How Yvette Donado’s business-minded approach to nonprofit work and employee engagement have been essential to the rise of Educational Testing Service’s $1.6 billion sales
Effortlessly charismatic and gracious, Yvette Donado is the chief administrative officer and senior vice president of people, process, and communications at Educational Testing Service (ETS), the organization that administers and scores more than 50 million tests every year in more than 180 countries. With such responsibilities, one may be surprised to encounter Donado’s warm personality. Without a trace of “stuffy academician,” Donado peppers her conversations with “darling” and begins by explaining that “people should not get hung up on titles.”

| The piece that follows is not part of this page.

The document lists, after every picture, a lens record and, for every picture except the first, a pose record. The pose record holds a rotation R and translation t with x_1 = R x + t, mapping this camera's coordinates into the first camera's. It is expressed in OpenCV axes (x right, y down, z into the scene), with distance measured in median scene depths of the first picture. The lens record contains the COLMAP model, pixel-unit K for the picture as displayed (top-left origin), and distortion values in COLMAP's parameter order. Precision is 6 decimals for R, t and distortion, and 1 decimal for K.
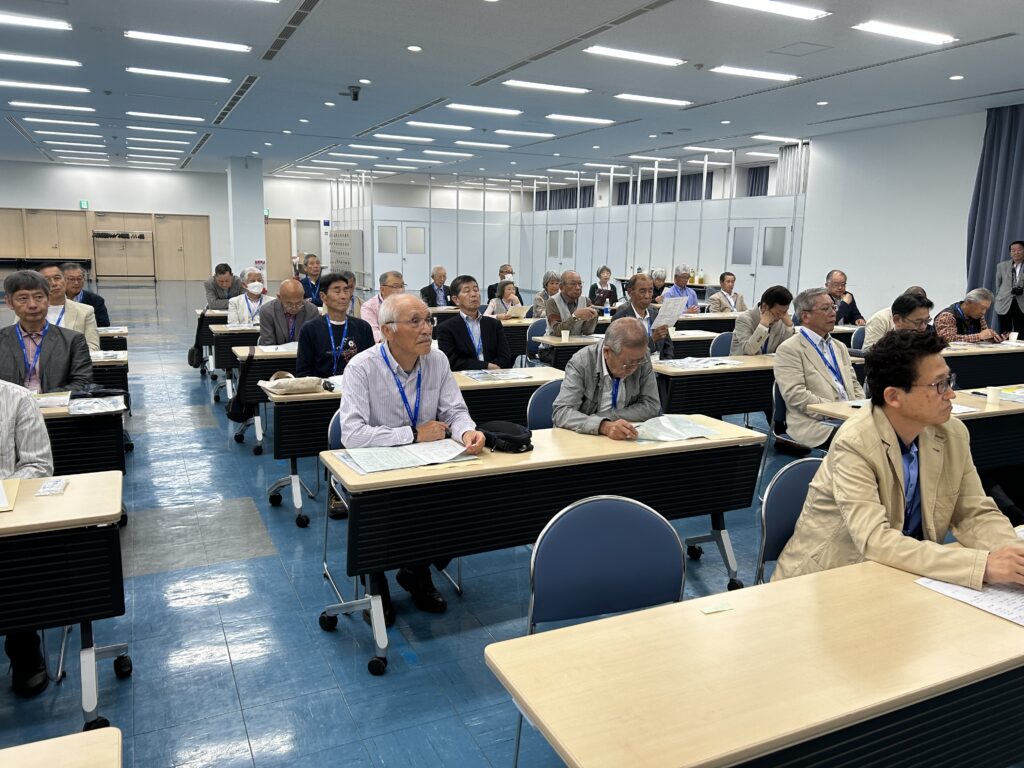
lens RADIAL K [[770.8, 0, 512.0], [0, 770.8, 384.0], [0, 0, 1]] dist [0.052637, -0.084982]
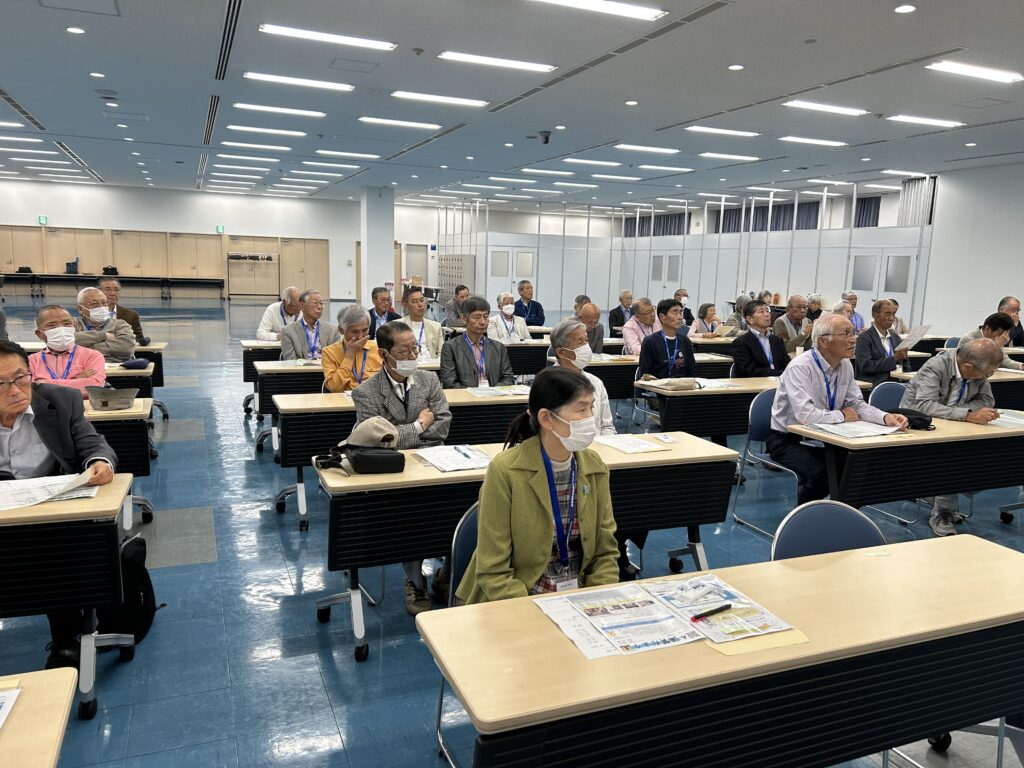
lens RADIAL K [[770.8, 0, 512.0], [0, 770.8, 384.0], [0, 0, 1]] dist [0.052637, -0.084982]
pose [[0.998200, 0.017027, -0.057501, -0.096455], [-0.018593, 0.999467, -0.026820, 0.008455], [0.057014, 0.027840, 0.997985, -0.063767]]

ETS is a not-for-profit organization that brings in $1.6 billion each year for developing and administering achievement, admissions, academic, and professional tests. Donado joined ETS in 2001 as the vice president of human resources. With a president at the helm who had business practices in mind, ETS turned to Donado, a graduate of the Harvard executive MBA program who also has certifications from Wharton, Cornell, and Boston University and experience as a human resources senior vice president with a booming technology start-up.
Mentor for a Minute
“People have to know that at the end of the day it’s not about your own agenda. What is in the best interest of the enterprise? That has to be your overriding principle. You’ll lose credibility if it is self-serving.”
Donado’s first principle for transitioning into a new leadership position was to seek to understand the culture of the organization before making any changes. Her aim was to “be respectful of what is.” She advises new executives not to “jump to make many changes before understanding the culture and environment you’ve entered. Listen very carefully. Make changes that people will readily see as good.” Her approach to engaging departments that underperform would make Dale Carnegie proud. “Instead of creating conflict, I negotiated … instead of attacking I went with [an attitude of] service,” Donado says.

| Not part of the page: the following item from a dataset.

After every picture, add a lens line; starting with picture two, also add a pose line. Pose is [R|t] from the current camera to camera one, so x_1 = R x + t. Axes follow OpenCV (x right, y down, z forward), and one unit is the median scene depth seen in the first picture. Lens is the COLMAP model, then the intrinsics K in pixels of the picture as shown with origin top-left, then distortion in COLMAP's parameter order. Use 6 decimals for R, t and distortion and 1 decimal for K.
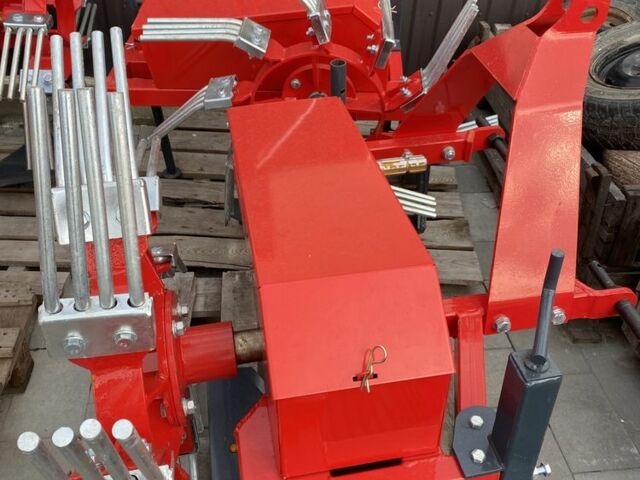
lens RADIAL K [[651.6, 0, 320.0], [0, 651.6, 240.0], [0, 0, 1]] dist [0.004233, -0.012965]
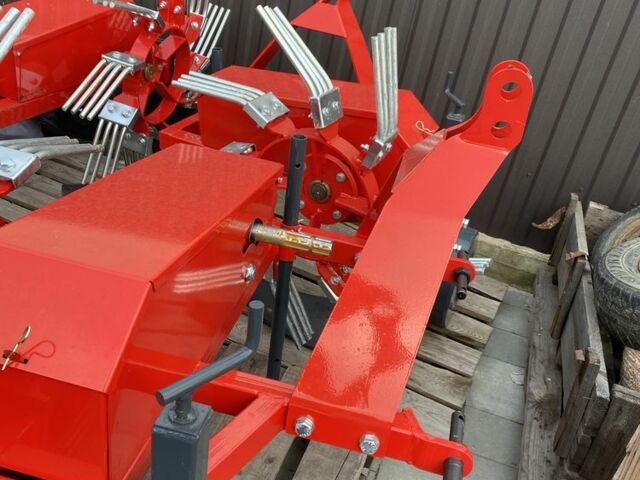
lens RADIAL K [[651.6, 0, 320.0], [0, 651.6, 240.0], [0, 0, 1]] dist [0.004233, -0.012965]
pose [[0.904513, 0.303766, -0.299304, 0.319580], [-0.363572, 0.916115, -0.168962, 0.026955], [0.222872, 0.261647, 0.939079, 0.076048]]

Donado’s strategy upon entering ETS was to determine who had the greatest “pain points.” She proposed to serve them first. “Win them over and now you have an advocate. Success breeds success. You will eventually win over those people who are threatened by you. [It is a process of] developing trust and being impeccable with your word,” she says.

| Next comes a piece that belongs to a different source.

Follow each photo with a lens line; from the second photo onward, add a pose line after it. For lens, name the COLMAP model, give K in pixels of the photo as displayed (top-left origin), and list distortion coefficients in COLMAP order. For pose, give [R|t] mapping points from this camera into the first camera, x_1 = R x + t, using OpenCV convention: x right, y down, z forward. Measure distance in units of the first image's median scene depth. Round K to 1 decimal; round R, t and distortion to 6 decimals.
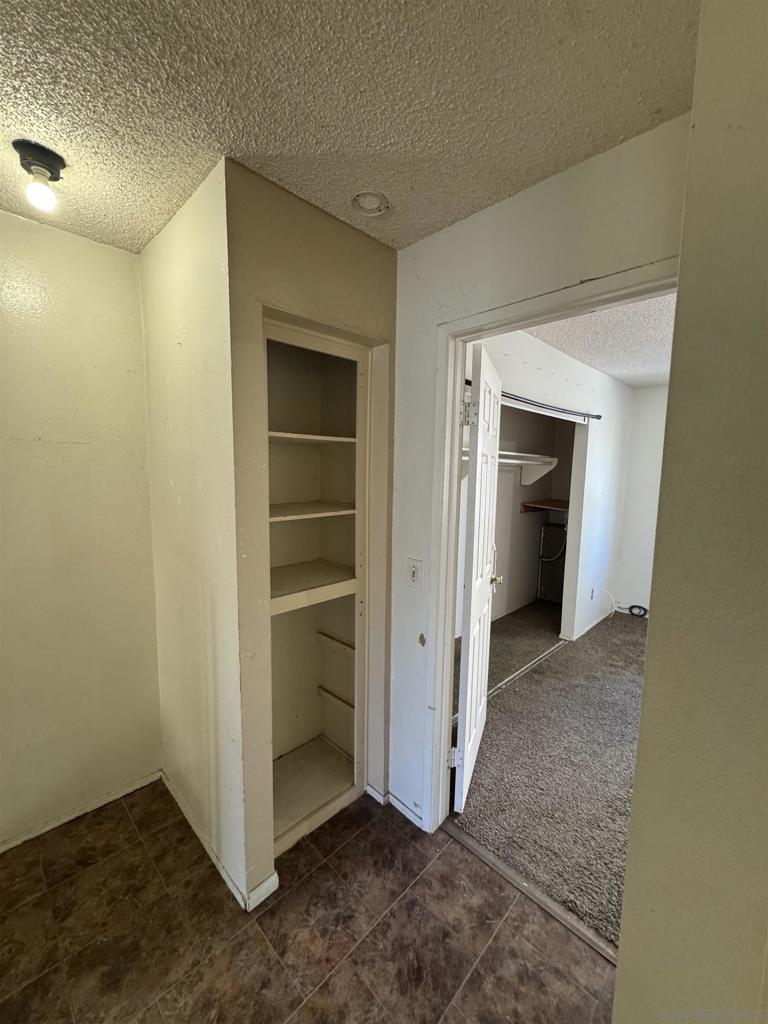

Donado is passionate about leaving a legacy. She has spearheaded ETS’s English-language learner initiative that is currently developing tools to better assess the needs of children who may not be proficient in English. She is also committed to using her influence to help the Hispanic community. She serves on the board of Hispanics Inspiring Students’ Performance and Achievement (HISPA), which enables Hispanic role models to connect with middle school students who may not otherwise meet Hispanic professionals. “If children don’t have access to professionals they can’t even imagine [being one]. We bring folks in who have Ph.D.s and titles to mix it up with the kids. It’s very rewarding,” Donado says. She is also involved with Parents Step Ahead and the Committee for Hispanic Children and Families. Both organizations seek to serve families and increase the opportunities for Latino children to succeed.
Donado leads with an attitude of service and respect. The prudence she exhibited in her early days at ETS has paid off. She began by managing a staff of 30; she now leads more than 500 employees and oversees marketing, public affairs, quality assurance, philanthropy, human resources, process management, government and community relations, and facilities. As part of her facilities oversight, she assures the effective management of ETS’s Chauncey Conference Center located on its 370-acre Princeton campus.
Donado summarizes her leadership philosophy like this: “If employees do not feel that the channels of communication are open a lot of your efforts will not reap the fruit you’re hoping for. You’ve got to engage folks. That’s how you gain the trust of your community. Without trust and relationships you can’t be successful. That’s at the heart of principled leadership.”